▶ _Data records_:
------------

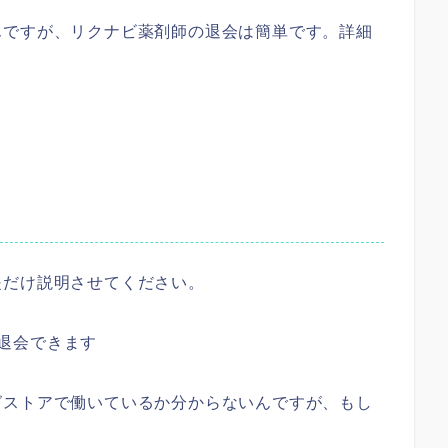
んですが、リクナビ薬剤師の退会は簡単です。詳細
。
提だけ説明させてください。
退会できます
グストアで働いているか分からないんですが、もし
。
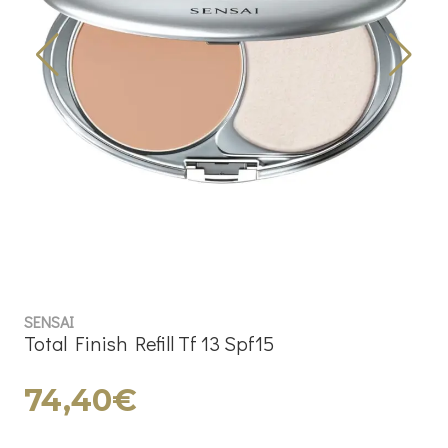
SENSAI
Total Finish Refill Tf 13 Spf15
74,40€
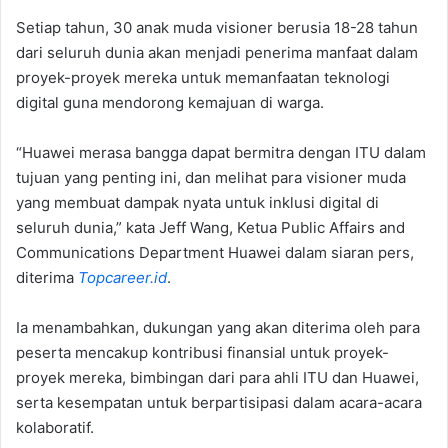
Setiap tahun, 30 anak muda visioner berusia 18-28 tahun
dari seluruh dunia akan menjadi penerima manfaat dalam
proyek-proyek mereka untuk memanfaatan teknologi
digital guna mendorong kemajuan di warga.
“Huawei merasa bangga dapat bermitra dengan ITU dalam
tujuan yang penting ini, dan melihat para visioner muda
yang membuat dampak nyata untuk inklusi digital di
seluruh dunia,” kata Jeff Wang, Ketua Public Affairs and
Communications Department Huawei dalam siaran pers,
diterima
Topcareer.id
.
Ia menambahkan, dukungan yang akan diterima oleh para
peserta mencakup kontribusi finansial untuk proyek-
proyek mereka, bimbingan dari para ahli ITU dan Huawei,
serta kesempatan untuk berpartisipasi dalam acara-acara
kolaboratif.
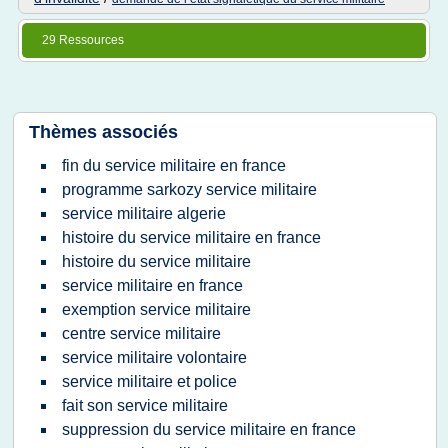
29 Ressources
Thèmes associés
fin du service militaire en france
programme sarkozy service militaire
service militaire algerie
histoire du service militaire en france
histoire du service militaire
service militaire en france
exemption service militaire
centre service militaire
service militaire volontaire
service militaire et police
fait son service militaire
suppression du service militaire en france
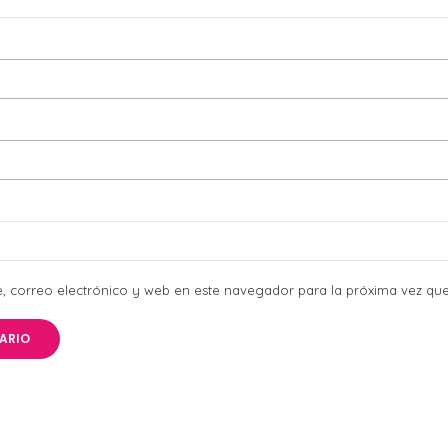
 correo electrónico y web en este navegador para la próxima vez qu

------------

▶ _Your assignment_: Which lines above hold the string "militaire"? Please copy all of them.

▶ _Your solution_:
fin du service militaire en france
programme sarkozy service militaire
service militaire algerie
histoire du service militaire en france
histoire du service militaire
service militaire en france
exemption service militaire
centre service militaire
service militaire volontaire
service militaire et police
fait son service militaire
suppression du service militaire en france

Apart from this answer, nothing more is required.